You learn to let go of perfection and all of the expectations you had of yourself and your children.
And you survive.
My favorite part of the day was the nighttime, when I could finally be unattached from my baby while he slept in his crib and I slept in my bed. This was my sanity – my baby and kid free sanity. I would spend all day trying to console the crying-one and entertain the frustrated-one…ending it with an easy to make while one-handed supper…then to the front porch to pass the time until bed-time, after which I would run around cleaning my entire house because I just. can’t. function. in a mess.
And you survive.
You begin to seriously believe that the crying will never end. That he literally will just keep on crying forever. That you will have to hold him forever. That you will feel depressed forever. That you will never feel attached to this crying little face. That your life will never be the same again.
And you’re right. Your life never will be the same again.
I remember a play-date at the playground with a close friend who has experienced colic first hand. She told me that eventually, the bond you have with your colicky baby will be so much stronger than with an “average” baby.

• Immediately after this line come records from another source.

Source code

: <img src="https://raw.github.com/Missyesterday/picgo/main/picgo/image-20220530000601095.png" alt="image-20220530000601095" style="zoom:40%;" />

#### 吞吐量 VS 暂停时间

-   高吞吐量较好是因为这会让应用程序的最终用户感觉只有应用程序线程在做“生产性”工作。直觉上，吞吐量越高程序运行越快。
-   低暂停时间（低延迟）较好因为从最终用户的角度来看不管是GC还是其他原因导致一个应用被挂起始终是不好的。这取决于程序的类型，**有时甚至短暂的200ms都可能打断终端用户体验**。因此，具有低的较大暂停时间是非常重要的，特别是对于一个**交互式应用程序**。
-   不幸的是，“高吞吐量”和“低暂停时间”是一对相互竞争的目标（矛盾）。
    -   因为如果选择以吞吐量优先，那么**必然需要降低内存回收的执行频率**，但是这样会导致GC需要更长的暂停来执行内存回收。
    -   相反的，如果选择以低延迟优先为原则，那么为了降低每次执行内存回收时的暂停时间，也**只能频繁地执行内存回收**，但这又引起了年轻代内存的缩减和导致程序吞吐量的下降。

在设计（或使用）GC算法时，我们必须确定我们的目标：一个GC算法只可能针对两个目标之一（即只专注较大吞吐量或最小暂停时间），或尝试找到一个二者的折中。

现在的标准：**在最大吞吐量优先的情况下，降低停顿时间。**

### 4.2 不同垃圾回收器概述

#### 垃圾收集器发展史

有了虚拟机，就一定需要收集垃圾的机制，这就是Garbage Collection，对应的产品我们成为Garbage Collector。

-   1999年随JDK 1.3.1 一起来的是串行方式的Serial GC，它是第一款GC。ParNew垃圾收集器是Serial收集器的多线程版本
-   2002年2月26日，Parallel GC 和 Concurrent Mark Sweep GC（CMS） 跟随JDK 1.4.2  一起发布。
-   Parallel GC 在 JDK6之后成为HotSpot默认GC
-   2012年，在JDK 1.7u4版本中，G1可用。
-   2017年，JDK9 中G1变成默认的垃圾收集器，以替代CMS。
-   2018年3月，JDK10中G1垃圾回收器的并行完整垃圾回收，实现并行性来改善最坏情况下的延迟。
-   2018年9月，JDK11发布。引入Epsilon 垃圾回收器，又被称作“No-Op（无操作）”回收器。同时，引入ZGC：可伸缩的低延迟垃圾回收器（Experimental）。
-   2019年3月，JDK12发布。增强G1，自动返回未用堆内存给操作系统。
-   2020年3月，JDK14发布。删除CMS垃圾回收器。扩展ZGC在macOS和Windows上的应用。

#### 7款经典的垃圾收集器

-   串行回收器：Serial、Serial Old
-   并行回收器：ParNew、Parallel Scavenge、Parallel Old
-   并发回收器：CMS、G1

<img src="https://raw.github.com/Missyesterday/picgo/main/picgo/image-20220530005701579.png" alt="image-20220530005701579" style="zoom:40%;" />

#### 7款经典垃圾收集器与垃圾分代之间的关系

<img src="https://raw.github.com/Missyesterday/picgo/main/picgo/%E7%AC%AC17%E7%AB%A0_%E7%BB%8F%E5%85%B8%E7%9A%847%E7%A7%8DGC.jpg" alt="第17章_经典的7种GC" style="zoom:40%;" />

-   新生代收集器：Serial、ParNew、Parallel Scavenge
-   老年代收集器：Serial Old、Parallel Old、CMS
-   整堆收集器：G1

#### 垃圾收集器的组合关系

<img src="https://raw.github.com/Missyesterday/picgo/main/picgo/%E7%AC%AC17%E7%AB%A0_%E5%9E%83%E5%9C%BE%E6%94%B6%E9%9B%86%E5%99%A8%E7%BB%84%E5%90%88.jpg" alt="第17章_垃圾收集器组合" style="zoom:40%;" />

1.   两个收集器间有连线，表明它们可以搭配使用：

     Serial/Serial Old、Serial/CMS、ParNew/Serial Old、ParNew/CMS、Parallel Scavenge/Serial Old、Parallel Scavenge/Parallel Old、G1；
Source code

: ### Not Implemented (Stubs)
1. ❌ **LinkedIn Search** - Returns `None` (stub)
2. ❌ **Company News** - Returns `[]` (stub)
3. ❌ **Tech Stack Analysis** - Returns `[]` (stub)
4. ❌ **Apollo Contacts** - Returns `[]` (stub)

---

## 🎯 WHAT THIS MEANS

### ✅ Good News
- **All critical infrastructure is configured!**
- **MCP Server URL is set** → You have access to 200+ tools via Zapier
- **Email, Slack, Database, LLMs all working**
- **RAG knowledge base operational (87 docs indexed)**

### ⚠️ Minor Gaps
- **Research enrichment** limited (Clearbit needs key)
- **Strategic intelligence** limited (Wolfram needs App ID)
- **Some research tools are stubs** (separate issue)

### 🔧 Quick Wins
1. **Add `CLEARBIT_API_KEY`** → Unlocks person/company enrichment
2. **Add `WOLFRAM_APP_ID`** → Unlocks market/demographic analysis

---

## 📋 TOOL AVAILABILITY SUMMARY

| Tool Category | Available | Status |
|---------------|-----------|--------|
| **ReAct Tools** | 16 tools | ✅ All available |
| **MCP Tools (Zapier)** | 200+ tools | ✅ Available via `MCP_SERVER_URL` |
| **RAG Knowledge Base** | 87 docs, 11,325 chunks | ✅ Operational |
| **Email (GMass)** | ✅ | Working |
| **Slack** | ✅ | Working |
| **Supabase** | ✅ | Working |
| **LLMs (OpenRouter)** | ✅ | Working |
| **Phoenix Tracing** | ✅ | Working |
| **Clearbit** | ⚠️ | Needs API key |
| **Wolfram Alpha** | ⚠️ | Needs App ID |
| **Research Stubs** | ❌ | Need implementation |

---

It doesn’t seem possible, but it is.
Somehow, that crying, tense little body that has basically welded himself to your own body also practically cements his heart in yours. Maybe it’s the fact that he just needs you so much. Or that you feel like you’re his one-and-only (which sometimes is overwhelming and frustrating, but eventually becomes precious). Maybe it’s the fact that you have spent every waking moment trying to love and care for this tiny little being…and eventually the time develops into a bond.
A bond that really is stronger than anything you can imagine.
And while the crying may never stop…eventually it will. For us it wasn’t until Kreade was about seven months old.
Yep, seven months. Two months past the far end of the ‘span of colic’.
And slowly, life begins to fade into something that seems more normal.
Instead of holding the crying baby while you pee, you can actually set him down on the floor to watch you and HE DOESN”T CRY!!!!
You might still be cooking supper one-handed, but at least he isn’t fussing the whole time.
And slowly…slowly…the crying fades even more. And you can eventually walk out of the room and he will continue to play with his toys while you cook dinner.
Until finally, you have a recovered-from-colic baby.
And your world feels right again. Finally, your body begins to relax. And you feel like a real person.
A real person, with a baby you love, who loves you back.
And when he starts crying you know you can get him to stop. Usually with a hug and a kiss, and a snuggle from the one person who has loved him through…well, through everything.